Seen today, the most puzzling thing about the firestorm created by Le Corbeau is how both the censors at Continental and those who decried the film as an act of treason so clearly misread its message. If anything, the film’s story of an anonymous writer of inflammatory letters now seems a bold statement about the culture of informing and back-stabbing that was going on in France during the occupation, when the Vichy regime and many citizens even went so far as to help the Germans organize raids to capture Jews and other undesirables to the Nazi Party. Le Corbeau, both through its characters and the way it deals with questions of morality, repeatedly condemns this behavior, showing the ways that it can tear a community (or a country) apart. The war is never once mentioned during the film, but it hovers over everything like a fog, and the message is there. Still, it would take some time before a number of prominent writers and filmmakers recognized Le Corbeau for the parable of life under occupation that it is.
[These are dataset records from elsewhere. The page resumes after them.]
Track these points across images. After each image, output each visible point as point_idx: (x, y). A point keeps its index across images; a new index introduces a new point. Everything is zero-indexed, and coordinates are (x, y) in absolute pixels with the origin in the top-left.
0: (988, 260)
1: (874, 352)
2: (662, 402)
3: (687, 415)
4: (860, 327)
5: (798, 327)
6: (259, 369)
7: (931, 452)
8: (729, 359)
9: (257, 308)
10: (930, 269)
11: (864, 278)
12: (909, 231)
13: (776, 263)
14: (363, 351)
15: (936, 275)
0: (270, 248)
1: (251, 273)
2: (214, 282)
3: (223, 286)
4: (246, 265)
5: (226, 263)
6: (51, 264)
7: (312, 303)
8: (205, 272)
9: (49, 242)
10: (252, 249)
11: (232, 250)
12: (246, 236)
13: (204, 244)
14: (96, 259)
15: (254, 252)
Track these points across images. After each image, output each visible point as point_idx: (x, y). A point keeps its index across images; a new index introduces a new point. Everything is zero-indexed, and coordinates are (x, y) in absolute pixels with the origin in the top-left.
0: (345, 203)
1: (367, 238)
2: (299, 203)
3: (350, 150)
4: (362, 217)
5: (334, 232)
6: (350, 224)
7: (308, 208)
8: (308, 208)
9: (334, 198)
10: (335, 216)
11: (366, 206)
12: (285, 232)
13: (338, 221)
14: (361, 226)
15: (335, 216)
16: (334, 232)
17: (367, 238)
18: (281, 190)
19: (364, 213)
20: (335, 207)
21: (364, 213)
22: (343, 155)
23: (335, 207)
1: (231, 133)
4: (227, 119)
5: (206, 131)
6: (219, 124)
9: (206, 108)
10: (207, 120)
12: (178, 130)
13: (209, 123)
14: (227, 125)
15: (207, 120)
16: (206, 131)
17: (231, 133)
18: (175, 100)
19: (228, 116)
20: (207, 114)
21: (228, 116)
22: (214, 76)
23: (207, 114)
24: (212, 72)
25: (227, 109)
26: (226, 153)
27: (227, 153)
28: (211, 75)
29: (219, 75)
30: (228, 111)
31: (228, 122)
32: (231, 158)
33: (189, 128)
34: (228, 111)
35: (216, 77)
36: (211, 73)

That this message was so subtly delivered means that Le Corbeau works on many levels, and it can also be enjoyed as the pure entertainment that Continental meant it to be. On a stylistic level, it’s hard to believe that this was only Clouzot’s second film as a director, because he employs such a confident visual style. His compositions are as impeccable as they are economical-- every shadow, every object in the frame is there for a reason. He relies on his camera to express his themes as much as he does dialogue, most notably in a scene where the avuncular Dr. Vorzet, a psychiatrist in Germaine’s hospital, discusses the nature of good and evil, all while a light bulb swings overhead, casting alternating patterns of shadow and light over the two characters. It’s a powerful scene, and this motif of moral ambiguity is one that Clouzot would return to throughout his career, especially in his two masterpieces, Les Diaboliques and The Wages of Fear. It has been said that Alfred Hitchcock would eventually consider Clouzot to be one of his chief rivals for the title of “master of suspense,” and after watching his work here it’s easy to see why.